Nothing is done perfectly, certainly not at my hands.
None of us had a great knowledge or expertise about thalidomide when we took on this program. It's been quite eye-opening. The only lesson learned that I have had, frankly, is how uncertain we still are, 60 years later, about a number of factors, and that we have choices in the way decisions are made to identify thalidomide victims either based on objective criteria or based on probability and supposition. There are two directions to go, and within those two directions there are various kinds of options.
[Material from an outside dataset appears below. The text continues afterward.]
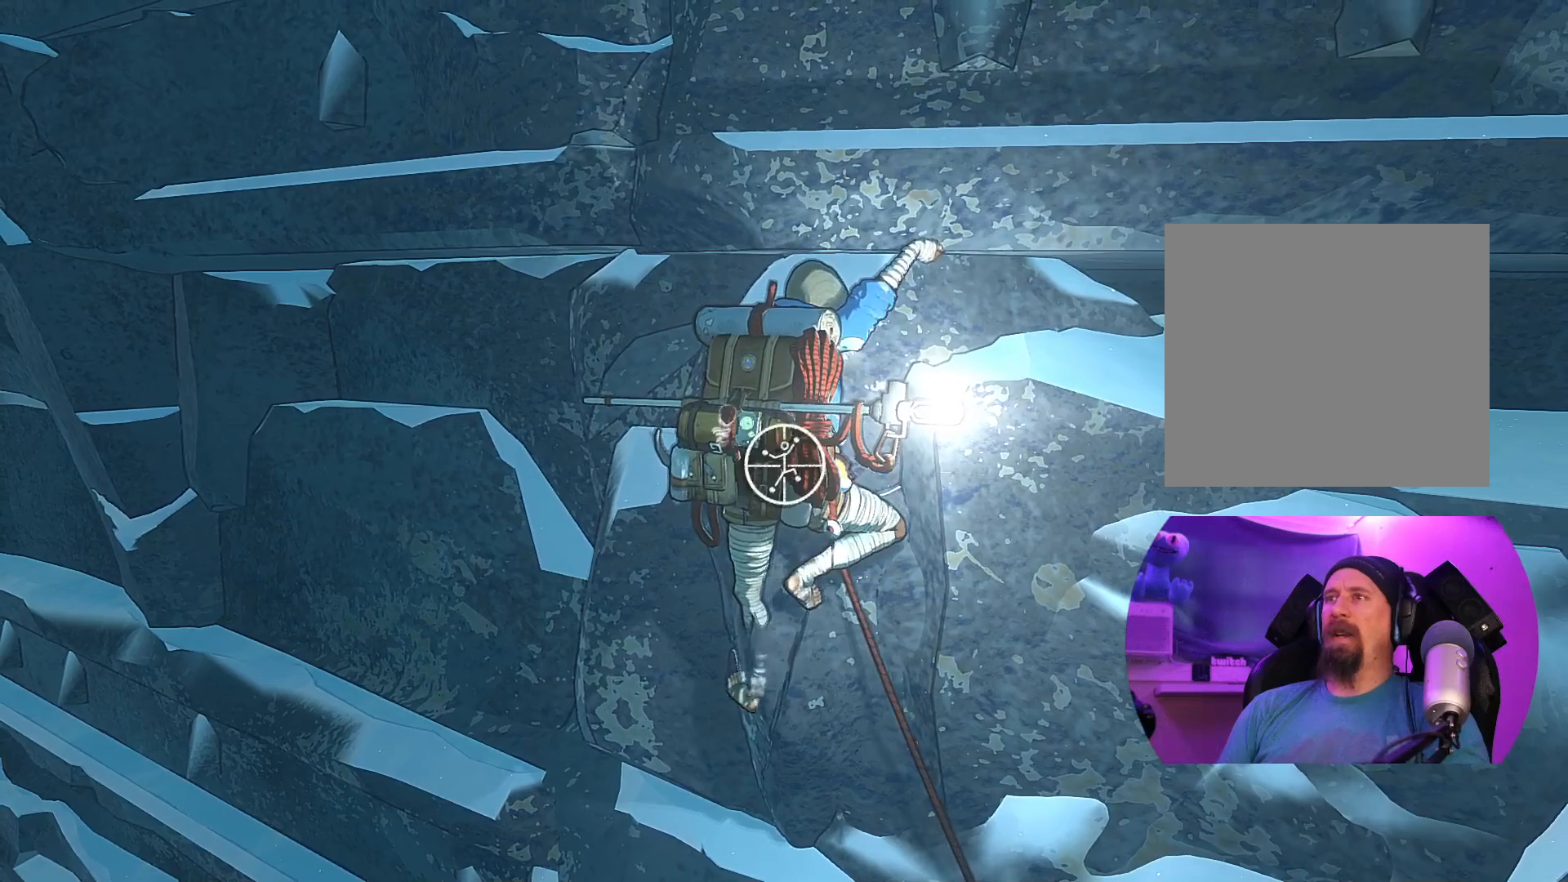
{"buttons": ["R1"], "left_stick": "center", "right_stick": "right", "events": [[417, "right_stick", "right"]]}
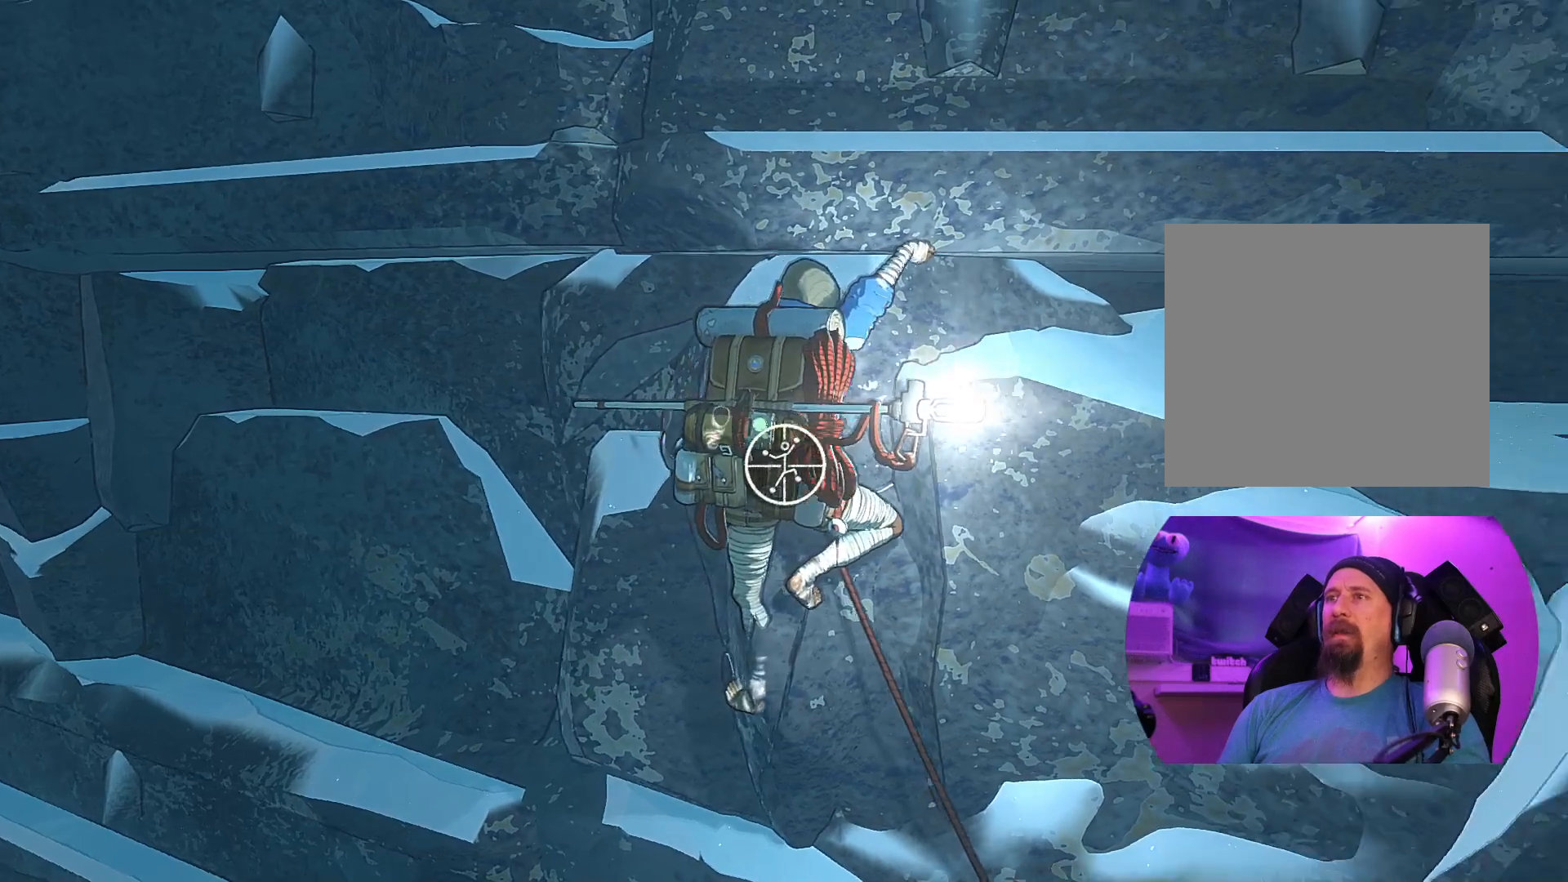
{"buttons": ["R1"], "left_stick": "center", "right_stick": "center", "events": [[400, "right_stick", "center"]]}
Canada opted to go along the objective criteria route. Other countries have opted to go on the basis of probability or a combination of those two. In either case it's not perfect. I don't think any of us who have been managing any of the programs internationally can say with 100% certainty that every individual who has been admitted and identified is in fact a thalidomide survivor, and I don't think we can say with certainty that every single individual who has been denied internationally is not. The bottom line and the lesson learned is that we don't know, and we don't know in every single case. Sometimes we know more than in other cases. All I would say in terms of a lesson learned is that we really need to pay attention to the science and the research and the development.
Is the commitment for this program something that will continue over the lifetime of the thalidomide survivors? It will be evaluated. It will have its moments to reconsider and review whether or not there are changes needed. I just can't speak to those more specifically today.